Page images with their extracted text

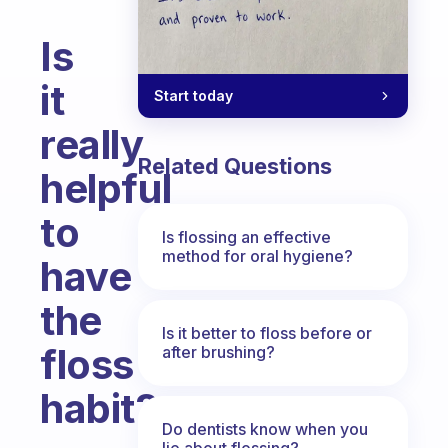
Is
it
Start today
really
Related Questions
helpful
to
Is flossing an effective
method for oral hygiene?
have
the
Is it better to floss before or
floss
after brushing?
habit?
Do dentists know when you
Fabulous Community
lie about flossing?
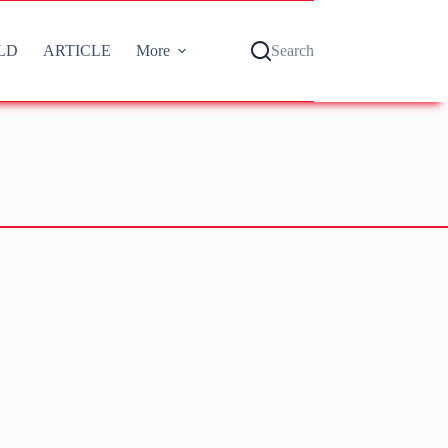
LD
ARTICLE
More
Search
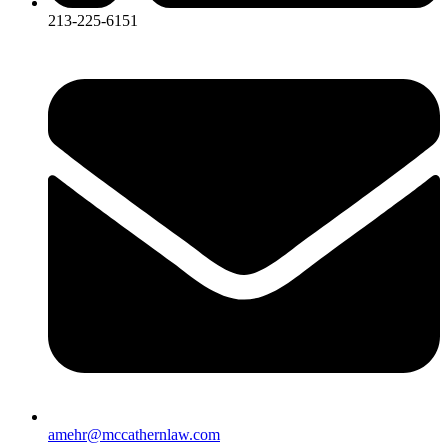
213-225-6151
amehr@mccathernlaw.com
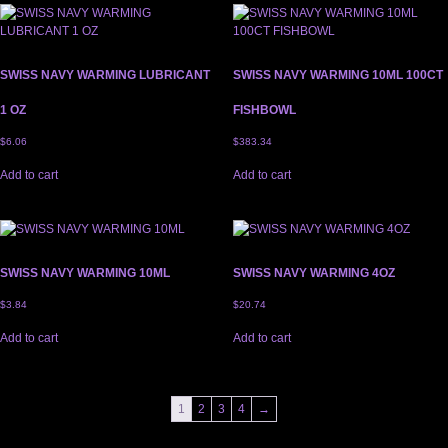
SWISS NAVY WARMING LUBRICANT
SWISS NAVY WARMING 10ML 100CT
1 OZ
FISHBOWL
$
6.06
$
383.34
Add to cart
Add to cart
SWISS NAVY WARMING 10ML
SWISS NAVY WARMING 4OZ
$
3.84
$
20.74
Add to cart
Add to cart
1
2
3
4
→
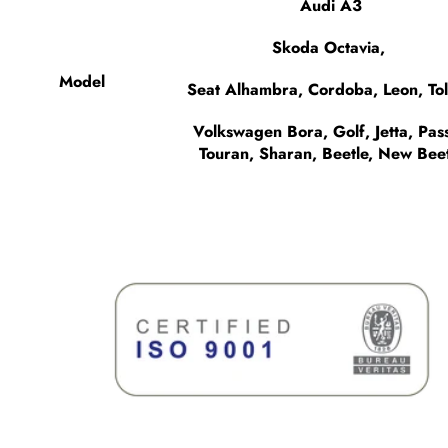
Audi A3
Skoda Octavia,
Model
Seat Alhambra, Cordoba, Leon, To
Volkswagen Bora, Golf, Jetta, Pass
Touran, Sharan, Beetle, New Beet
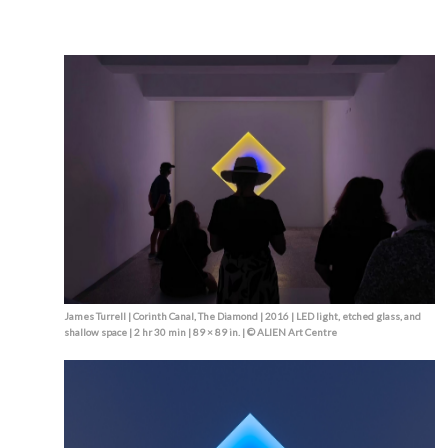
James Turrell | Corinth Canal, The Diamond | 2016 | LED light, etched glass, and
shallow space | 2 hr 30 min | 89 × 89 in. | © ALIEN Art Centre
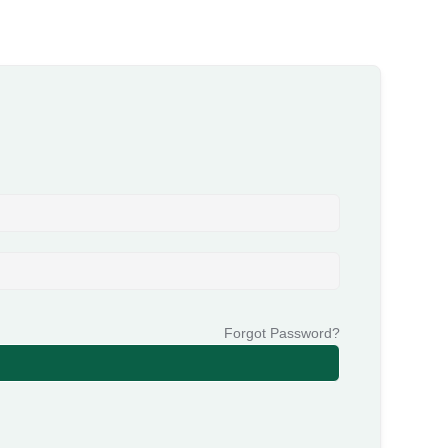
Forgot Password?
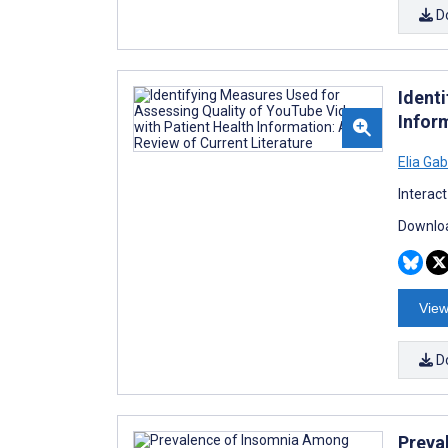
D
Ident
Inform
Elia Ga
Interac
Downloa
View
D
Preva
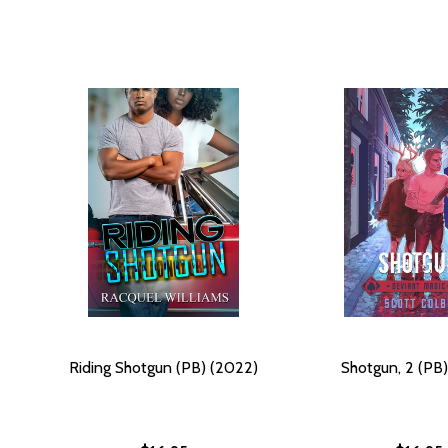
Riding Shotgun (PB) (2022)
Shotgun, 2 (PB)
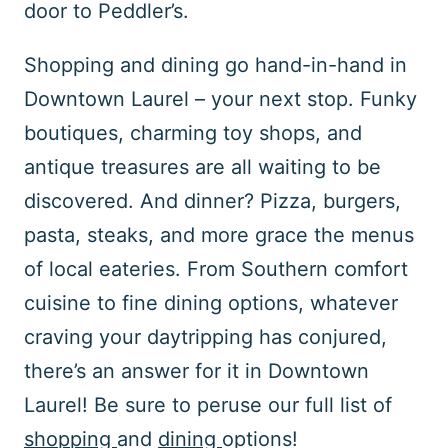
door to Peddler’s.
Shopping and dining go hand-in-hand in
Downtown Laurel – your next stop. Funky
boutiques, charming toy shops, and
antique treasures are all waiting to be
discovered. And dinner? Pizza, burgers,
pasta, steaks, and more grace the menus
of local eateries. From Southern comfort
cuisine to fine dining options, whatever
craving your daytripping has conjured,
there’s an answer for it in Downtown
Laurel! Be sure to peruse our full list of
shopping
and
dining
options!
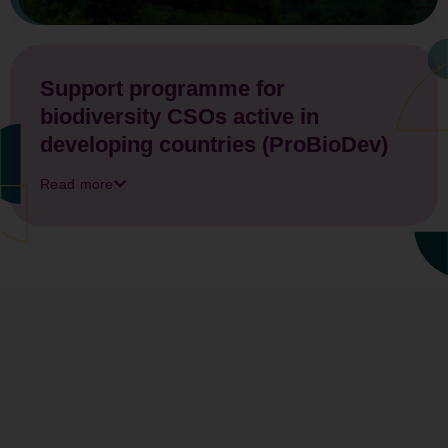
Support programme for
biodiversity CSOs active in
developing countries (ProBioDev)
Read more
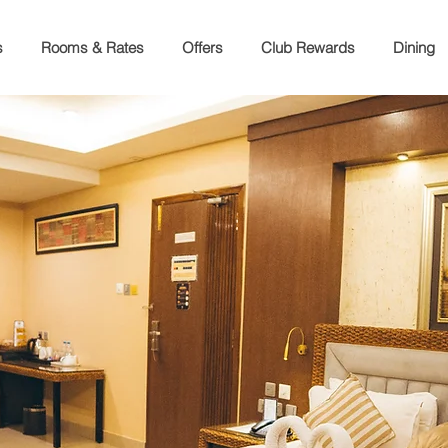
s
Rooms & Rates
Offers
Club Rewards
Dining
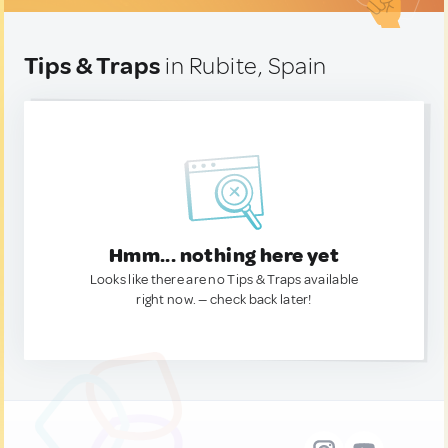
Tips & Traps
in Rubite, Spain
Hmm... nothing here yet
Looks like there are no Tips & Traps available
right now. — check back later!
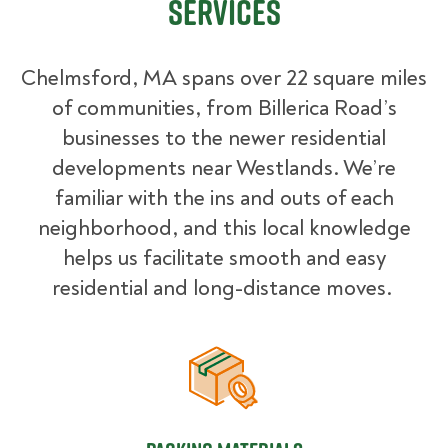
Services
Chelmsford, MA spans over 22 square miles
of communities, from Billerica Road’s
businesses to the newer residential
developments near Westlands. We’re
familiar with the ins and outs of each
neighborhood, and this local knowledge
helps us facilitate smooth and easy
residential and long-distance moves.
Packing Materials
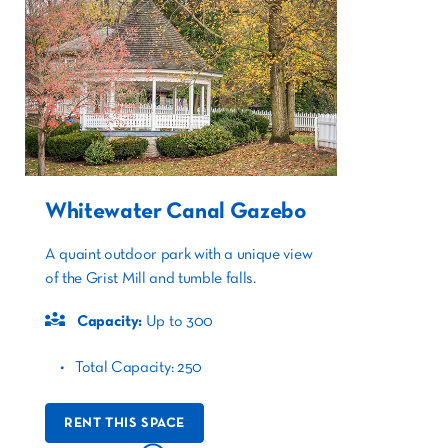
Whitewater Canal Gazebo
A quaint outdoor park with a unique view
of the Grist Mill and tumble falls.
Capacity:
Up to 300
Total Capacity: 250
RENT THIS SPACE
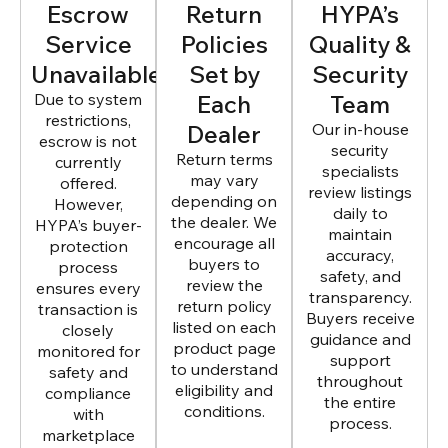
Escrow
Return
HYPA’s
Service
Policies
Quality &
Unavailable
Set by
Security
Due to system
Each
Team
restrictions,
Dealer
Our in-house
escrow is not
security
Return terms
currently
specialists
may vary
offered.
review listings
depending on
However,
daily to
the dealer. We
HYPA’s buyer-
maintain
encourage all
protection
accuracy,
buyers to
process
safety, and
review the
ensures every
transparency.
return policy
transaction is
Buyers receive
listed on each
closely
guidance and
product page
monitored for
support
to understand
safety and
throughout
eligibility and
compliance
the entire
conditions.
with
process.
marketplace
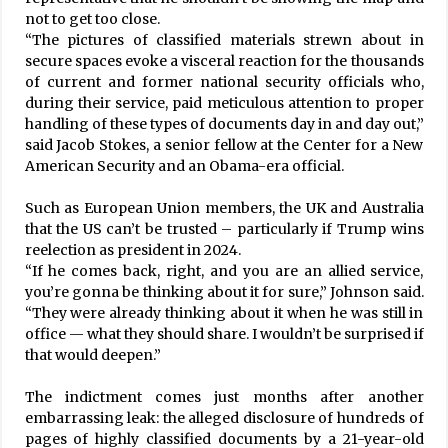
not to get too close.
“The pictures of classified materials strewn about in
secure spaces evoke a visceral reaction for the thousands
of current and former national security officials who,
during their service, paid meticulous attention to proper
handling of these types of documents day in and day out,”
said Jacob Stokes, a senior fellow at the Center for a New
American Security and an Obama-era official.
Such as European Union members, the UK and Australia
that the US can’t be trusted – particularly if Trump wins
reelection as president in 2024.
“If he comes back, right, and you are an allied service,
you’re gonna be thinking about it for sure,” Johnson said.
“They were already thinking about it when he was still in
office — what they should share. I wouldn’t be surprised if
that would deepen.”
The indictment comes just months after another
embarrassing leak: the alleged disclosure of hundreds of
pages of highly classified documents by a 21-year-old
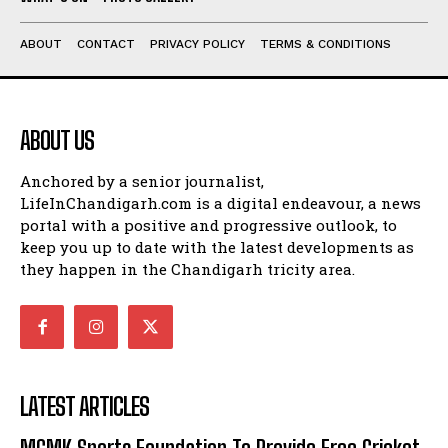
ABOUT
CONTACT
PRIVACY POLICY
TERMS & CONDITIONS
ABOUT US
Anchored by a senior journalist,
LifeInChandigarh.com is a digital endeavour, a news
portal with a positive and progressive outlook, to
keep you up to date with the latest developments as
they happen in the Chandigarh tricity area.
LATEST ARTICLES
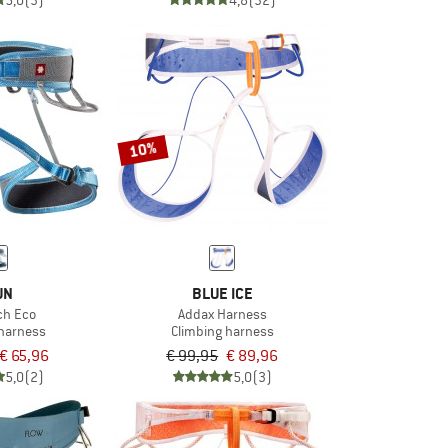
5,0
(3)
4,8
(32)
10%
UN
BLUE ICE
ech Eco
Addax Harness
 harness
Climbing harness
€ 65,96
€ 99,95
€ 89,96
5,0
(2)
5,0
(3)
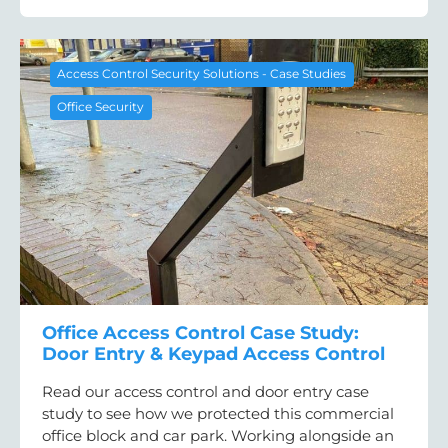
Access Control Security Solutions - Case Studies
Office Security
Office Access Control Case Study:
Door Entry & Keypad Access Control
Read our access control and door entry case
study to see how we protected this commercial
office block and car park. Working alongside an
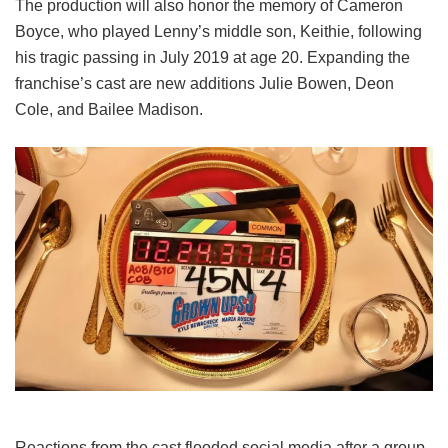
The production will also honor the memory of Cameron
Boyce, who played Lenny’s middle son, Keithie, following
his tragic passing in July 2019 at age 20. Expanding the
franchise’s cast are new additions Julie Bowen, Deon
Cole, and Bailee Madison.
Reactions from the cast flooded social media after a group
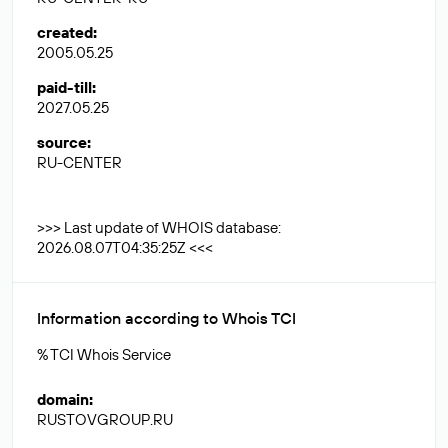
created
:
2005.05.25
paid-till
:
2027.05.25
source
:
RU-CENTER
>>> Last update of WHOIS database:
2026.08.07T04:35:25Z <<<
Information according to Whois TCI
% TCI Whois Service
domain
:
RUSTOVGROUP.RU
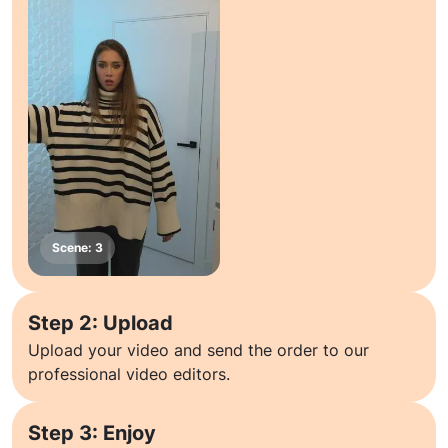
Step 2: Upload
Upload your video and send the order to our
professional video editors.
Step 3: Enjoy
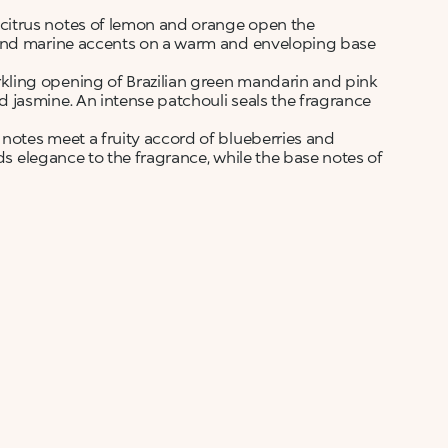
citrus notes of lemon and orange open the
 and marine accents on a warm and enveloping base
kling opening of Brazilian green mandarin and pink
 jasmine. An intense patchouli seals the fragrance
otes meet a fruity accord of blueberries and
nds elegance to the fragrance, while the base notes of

* **DESCRIPTION OF THE TASK**
Quote every line of text from the listing above verbatim, leaving out the pictures.

* **ANSWER TO THIS EXERCISE**
Is
it
Start today
really
Related Questions
helpful
to
Is flossing an effective
method for oral hygiene?
have
the
Is it better to floss before or
floss
after brushing?
habit?
Do dentists know when you
Fabulous Community
lie about flossing?
LD
ARTICLE
More
Search
213-225-6151
amehr@mccathernlaw.com
SWISS NAVY WARMING LUBRICANT
SWISS NAVY WARMING 10ML 100CT
1 OZ
FISHBOWL
$
6.06
$
383.34
Add to cart
Add to cart
SWISS NAVY WARMING 10ML
SWISS NAVY WARMING 4OZ
$
3.84
$
20.74
Add to cart
Add to cart
1
2
3
4
→
Audi A3
Skoda Octavia,
Model
Seat Alhambra, Cordoba, Leon, To
Volkswagen Bora, Golf, Jetta, Pass
Touran, Sharan, Beetle, New Beet
James Turrell | Corinth Canal, The Diamond | 2016 | LED light, etched glass, and
shallow space | 2 hr 30 min | 89 × 89 in. | © ALIEN Art Centre
Forgot Password?
D
Ident
Inform
Elia Ga
Interac
Downloa
View
D
Preva
Riding Shotgun (PB) (2022)
Shotgun, 2 (PB)
door to Peddler’s.
Shopping and dining go hand-in-hand in
Downtown Laurel – your next stop. Funky
boutiques, charming toy shops, and
antique treasures are all waiting to be
discovered. And dinner? Pizza, burgers,
pasta, steaks, and more grace the menus
of local eateries. From Southern comfort
cuisine to fine dining options, whatever
craving your daytripping has conjured,
there’s an answer for it in Downtown
Laurel! Be sure to peruse our full list of
shopping
and
dining
options!
Support programme for
biodiversity CSOs active in
developing countries (ProBioDev)
Read more
s
Rooms & Rates
Offers
Club Rewards
Dining
Tips & Traps
in Rubite, Spain
Hmm... nothing here yet
Looks like there are no Tips & Traps available
right now. — check back later!
Services
Chelmsford, MA spans over 22 square miles
of communities, from Billerica Road’s
businesses to the newer residential
developments near Westlands. We’re
familiar with the ins and outs of each
neighborhood, and this local knowledge
helps us facilitate smooth and easy
residential and long-distance moves.
Packing Materials
Whitewater Canal Gazebo
A quaint outdoor park with a unique view
of the Grist Mill and tumble falls.
Capacity:
Up to 300
Total Capacity: 250
RENT THIS SPACE
Escrow
Return
HYPA’s
Service
Policies
Quality &
Unavailable
Set by
Security
Due to system
Each
Team
restrictions,
Dealer
Our in-house
escrow is not
security
Return terms
currently
specialists
may vary
offered.
review listings
depending on
However,
daily to
the dealer. We
HYPA’s buyer-
maintain
encourage all
protection
accuracy,
buyers to
process
safety, and
review the
ensures every
transparency.
return policy
transaction is
Buyers receive
listed on each
closely
guidance and
product page
monitored for
support
to understand
safety and
throughout
eligibility and
compliance
the entire
conditions.
with
process.
marketplace
not to get too close.
“The pictures of classified materials strewn about in
secure spaces evoke a visceral reaction for the thousands
of current and former national security officials who,
during their service, paid meticulous attention to proper
handling of these types of documents day in and day out,”
said Jacob Stokes, a senior fellow at the Center for a New
American Security and an Obama-era official.
Such as European Union members, the UK and Australia
that the US can’t be trusted – particularly if Trump wins
reelection as president in 2024.
“If he comes back, right, and you are an allied service,
you’re gonna be thinking about it for sure,” Johnson said.
“They were already thinking about it when he was still in
office — what they should share. I wouldn’t be surprised if
that would deepen.”
The indictment comes just months after another
embarrassing leak: the alleged disclosure of hundreds of
pages of highly classified documents by a 21-year-old
ABOUT
CONTACT
PRIVACY POLICY
TERMS & CONDITIONS
ABOUT US
Anchored by a senior journalist,
LifeInChandigarh.com is a digital endeavour, a news
portal with a positive and progressive outlook, to
keep you up to date with the latest developments as
they happen in the Chandigarh tricity area.
LATEST ARTICLES
5,0
(3)
4,8
(32)
10%
UN
BLUE ICE
ech Eco
Addax Harness
 harness
Climbing harness
€ 65,96
€ 99,95
€ 89,96
5,0
(2)
5,0
(3)
Access Control Security Solutions - Case Studies
Office Security
Office Access Control Case Study:
Door Entry & Keypad Access Control
Read our access control and door entry case
study to see how we protected this commercial
office block and car park. Working alongside an
The production will also honor the memory of Cameron
Boyce, who played Lenny’s middle son, Keithie, following
his tragic passing in July 2019 at age 20. Expanding the
franchise’s cast are new additions Julie Bowen, Deon
Cole, and Bailee Madison.
Reactions from the cast flooded social media after a group
created
:
2005.05.25
paid-till
:
2027.05.25
source
:
RU-CENTER
>>> Last update of WHOIS database:
2026.08.07T04:35:25Z <<<
Information according to Whois TCI
% TCI Whois Service
domain
:
RUSTOVGROUP.RU
Step 2: Upload
Upload your video and send the order to our
professional video editors.
Step 3: Enjoy
citrus notes of lemon and orange open the
 and marine accents on a warm and enveloping base
kling opening of Brazilian green mandarin and pink
 jasmine. An intense patchouli seals the fragrance
otes meet a fruity accord of blueberries and
nds elegance to the fragrance, while the base notes of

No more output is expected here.